The other five — four Frenchmen and a Moroccan — appeared in court before anti-terrorism judges on Friday, Molins said at a press conference.
He said the five men were “given guidance remotely” from an Daesh member based in Iraq or Syria and that they had a “clear will to find and to identify targets to commit an act in the very short term.” Investigators found on one suspect’s USB stick communications of GPS coordinates.
The five men, he said, “had common instructions to obtain weapons, instructions given by a ordering person from the Iraqi-Syrian zone through encrypted applications popular among terrorists.”
Molins was speaking to reporters the day after anti-terrorism authorities took the unusual step of holding the men in custody without charge beyond the normal maximum period, relying on a recent anti-terrorism measure.
France remains under a state of emergency imposed after Daesh attacks in Paris in November 2015 that killed 130 people.
France foiled suspected Daesh plot directed from abroad
Investigators established that the Strasbourg cell was planning an attack on Dec.1 on one of a number of possible targets, although Molins admitted authorities have so far been “unable to determine the exact one.” The cell’s members researched “a dozen sites” online including the Christmas market on the Champs-Elysees, the Disneyland Paris theme park, cafe terraces in the northeast of the capital, the Paris criminal police headquarters and a metro station, a police source said on Thursday.

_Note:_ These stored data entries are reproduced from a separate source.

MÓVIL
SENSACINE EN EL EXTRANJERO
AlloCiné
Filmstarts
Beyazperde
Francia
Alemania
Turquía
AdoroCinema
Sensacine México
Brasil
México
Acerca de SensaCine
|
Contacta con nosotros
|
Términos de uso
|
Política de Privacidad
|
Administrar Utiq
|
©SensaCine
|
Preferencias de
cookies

France has been under a state of emergency since January 2015 when extremists carried out the first of three large-scale attacks in the country.
No terror link in woman’s murder
Some 100 police officers are searching for a gunman suspected of stabbing an elderly woman to death in a retirement home for Catholic missionaries in southern France.
Investigators probing the killing of the worker at a Christian missionary retirement home in southern France believe it was a local crime and are not treating it as a terror attack, a prosecutor said on Friday.
The death set nerves jangling in France late Thursday after a string of militant atrocities, but local prosecutor Christophe Barret said police believed it was not “terrorism.”
“We are moving toward the idea of local crime, someone who was in the area of this home,” Barret told reporters, adding that a replica gun that fires pellets had been found in a vehicle parked nearby.
A man aged around 45 who lives in the village of Montferrier-les-Lez where the retirement home is located has been identified as a suspect, a source close to the case told AFP, asking not to be named.
Witnesses had reported that the killer appeared to have been carrying a shotgun when he burst into the nursing home on Thursday evening before stabbing a 54-year-old worker to death.
More than 130 police backed by a helicopter were searching for the main suspect on Friday after an unsuccessful manhunt overnight, local senior police officer Jean-Philippe Lecouffe said.
Extremists have carried out three large-scale attacks and a series of killings in France since January 2015, including the murder of an elderly priest in his church in July.
A spokesman for the gendarmerie, or military police, said on Friday the searches are continuing in a larger area, with help from police dogs, around the village of Montferrier-sur-Lez, near the city of Montpellier.
He said all possible motives for the killing are being explored and he couldn’t rule out a terrorist act at this point. He was not authorized to be publicly named.
The identity of the masked assailant, believed to be armed with a shotgun and a knife, remains unclear.
The body of the woman was found late Thursday, gagged and tied up outside the building with three stab wounds.